0

If i apply the following xslt

<xsl:stylesheet version="2.0"
          xmlns:xsl="http://www.w3.org/1999/XSL/Transform">
    <xsl:output method="html" indent="yes"/>

    <xsl:template match="*">
        <xsl:copy><xsl:apply-templates/></xsl:copy>
    </xsl:template>

    <xsl:template match="b/*">
        <xsl:copy><xsl:apply-templates/></xsl:copy>
    </xsl:template>

    <xsl:template match="text()">text</xsl:template>

</xsl:stylesheet>

on the following xml

<?xml version="1.0"?>

<a>
   <b></b>
</a>

the output is

<a>
    text
    <b></b>
    text
</a>

What i don't get: All the empty text-nodes between the elements get processed except the empty text-node inside the element b. I don't see any difference on how the child elements of a and b are processed.

Äxel
  • 350
  • 1
  • 17
  • There is no such thing as an empty text node. A text node always has at least one character of data. – michael.hor257k Sep 19 '18 at 19:12
  • @michael.hor257k, that is not true, see https://www.w3.org/TR/xslt-30/#element-text: "An `xsl:text` element may be empty, in which case the result of evaluating the instruction is a text node whose string value is the zero-length string". So at least constructing empty text nodes is possible. – Martin Honnen Sep 19 '18 at 19:29
  • @MartinHonnen The above is a verbatim quote from the XPath 1.0 specification. – michael.hor257k Sep 19 '18 at 19:55

2 Answers2

3

Actually, at least in the XSLT 2.0/3.0 model, a zero-length text node can exist, but only if it is parentless; as soon as you try and attach it to a parent element, it disappears. So if you do:

<xsl:variable name="x" as="node()">
  <xsl:text/>
</xsl:variable>

then count($x) returns 1, $x instance of text() returns true, and string-length($x) returns 0. But when you do

<xsl:variable name="e" as="node()">
   <xsl:copy-of select="$x"/>
</xsl:variable>

then count($x)/child::node() returns 0. This is defined by the rules for Constructing Complex Content (§5.7.1 in XSLT 3.0, rule 6) "Zero-length text nodes within the sequence are removed."

And the XDM data model defines a constraint (§6.7.1 rule 1 in the 3.1 version): "If the parent of a text node is not empty, the Text Node must not contain the zero-length string as its content."

Note that the W3C specs consistently use the word "empty" to refer to a set that has no members, while a string that has no characters is always called "zero-length". In my example above, $x is zero-length but it is not empty.

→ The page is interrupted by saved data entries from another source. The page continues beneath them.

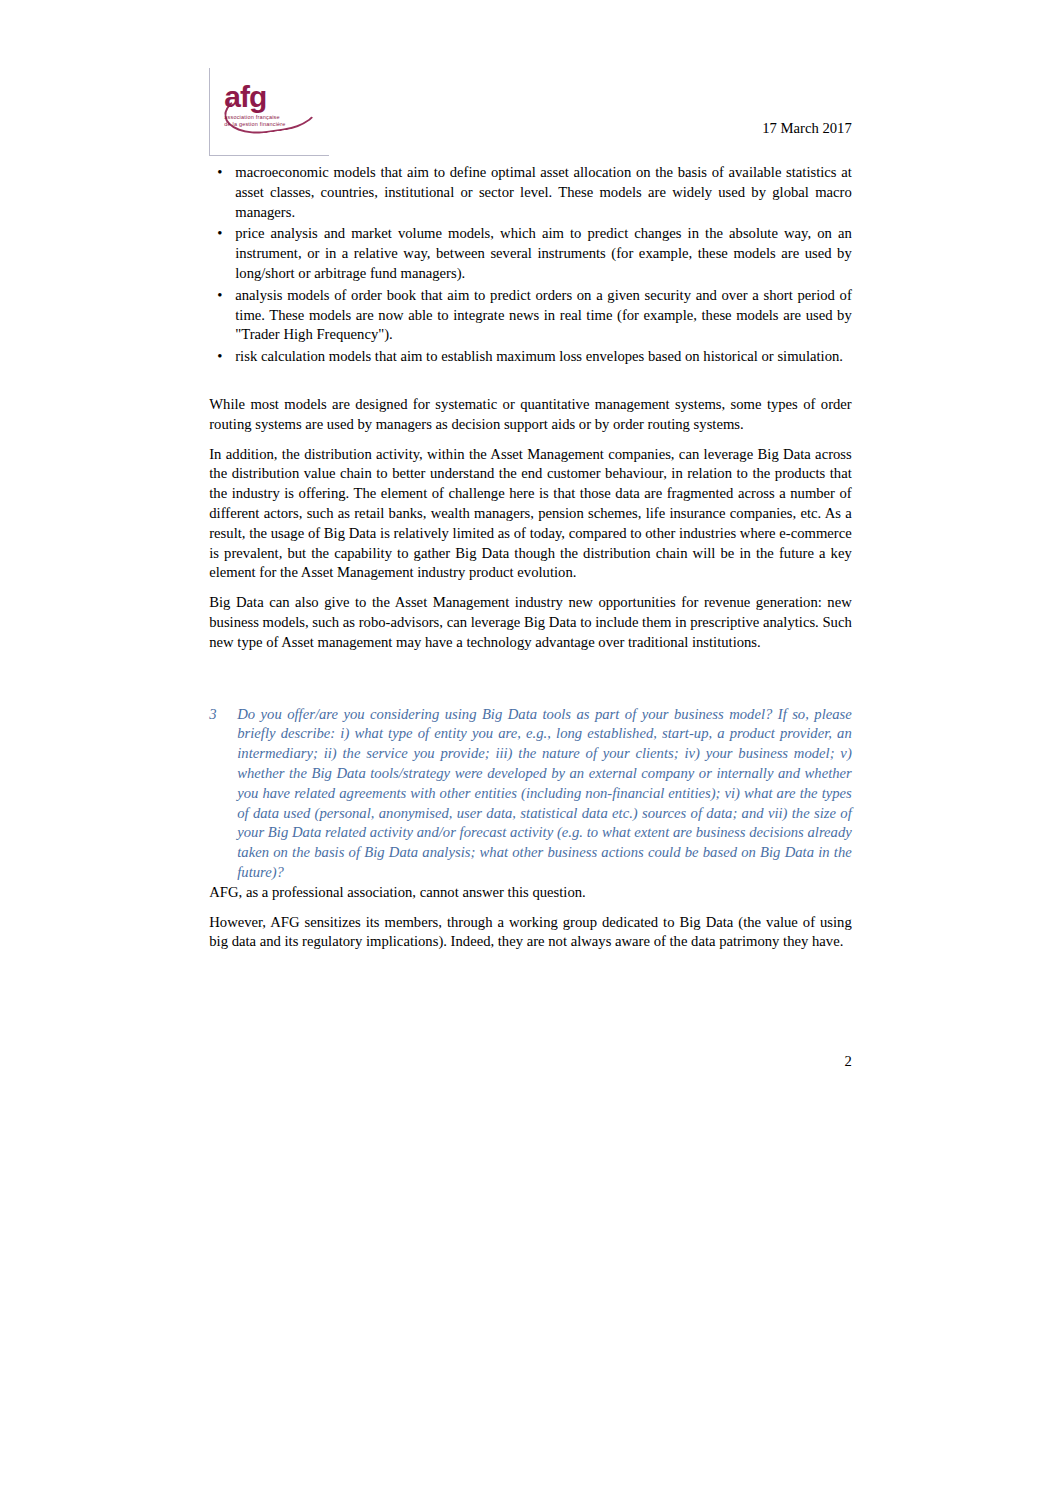afg
association française
de la gestion financière
17 March 2017
macroeconomic models that aim to define optimal asset allocation on the basis of available statistics at asset classes, countries, institutional or sector level. These models are widely used by global macro managers.
price analysis and market volume models, which aim to predict changes in the absolute way, on an instrument, or in a relative way, between several instruments (for example, these models are used by long/short or arbitrage fund managers).
analysis models of order book that aim to predict orders on a given security and over a short period of time. These models are now able to integrate news in real time (for example, these models are used by "Trader High Frequency").
risk calculation models that aim to establish maximum loss envelopes based on historical or simulation.
While most models are designed for systematic or quantitative management systems, some types of order routing systems are used by managers as decision support aids or by order routing systems.
In addition, the distribution activity, within the Asset Management companies, can leverage Big Data across the distribution value chain to better understand the end customer behaviour, in relation to the products that the industry is offering. The element of challenge here is that those data are fragmented across a number of different actors, such as retail banks, wealth managers, pension schemes, life insurance companies, etc. As a result, the usage of Big Data is relatively limited as of today, compared to other industries where e-commerce is prevalent, but the capability to gather Big Data though the distribution chain will be in the future a key element for the Asset Management industry product evolution.
Big Data can also give to the Asset Management industry new opportunities for revenue generation: new business models, such as robo-advisors, can leverage Big Data to include them in prescriptive analytics. Such new type of Asset management may have a technology advantage over traditional institutions.
3
Do you offer/are you considering using Big Data tools as part of your business model? If so, please briefly describe: i) what type of entity you are, e.g., long established, start-up, a product provider, an intermediary; ii) the service you provide; iii) the nature of your clients; iv) your business model; v) whether the Big Data tools/strategy were developed by an external company or internally and whether you have related agreements with other entities (including non-financial entities); vi) what are the types of data used (personal, anonymised, user data, statistical data etc.) sources of data; and vii) the size of your Big Data related activity and/or forecast activity (e.g. to what extent are business decisions already taken on the basis of Big Data analysis; what other business actions could be based on Big Data in the future)?
AFG, as a professional association, cannot answer this question.
However, AFG sensitizes its members, through a working group dedicated to Big Data (the value of using big data and its regulatory implications). Indeed, they are not always aware of the data patrimony they have.
2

The situation in XPath 1.0 / XSLT 1.0 is different. Parentless text nodes cannot arise in 1.0, therefore zero-length text nodes cannot ever exist.

Michael Kay
  • 156,231
  • 11
  • 92
  • 164
2

There is no empty text node inside the b element, it is an empty element that has no child nodes at all. On the other hand, the a element has three child nodes, the first is a text node with whitespace (at least a line break and some space or tab characters), the second is the b element, the third is a text node with white space (at least a line break).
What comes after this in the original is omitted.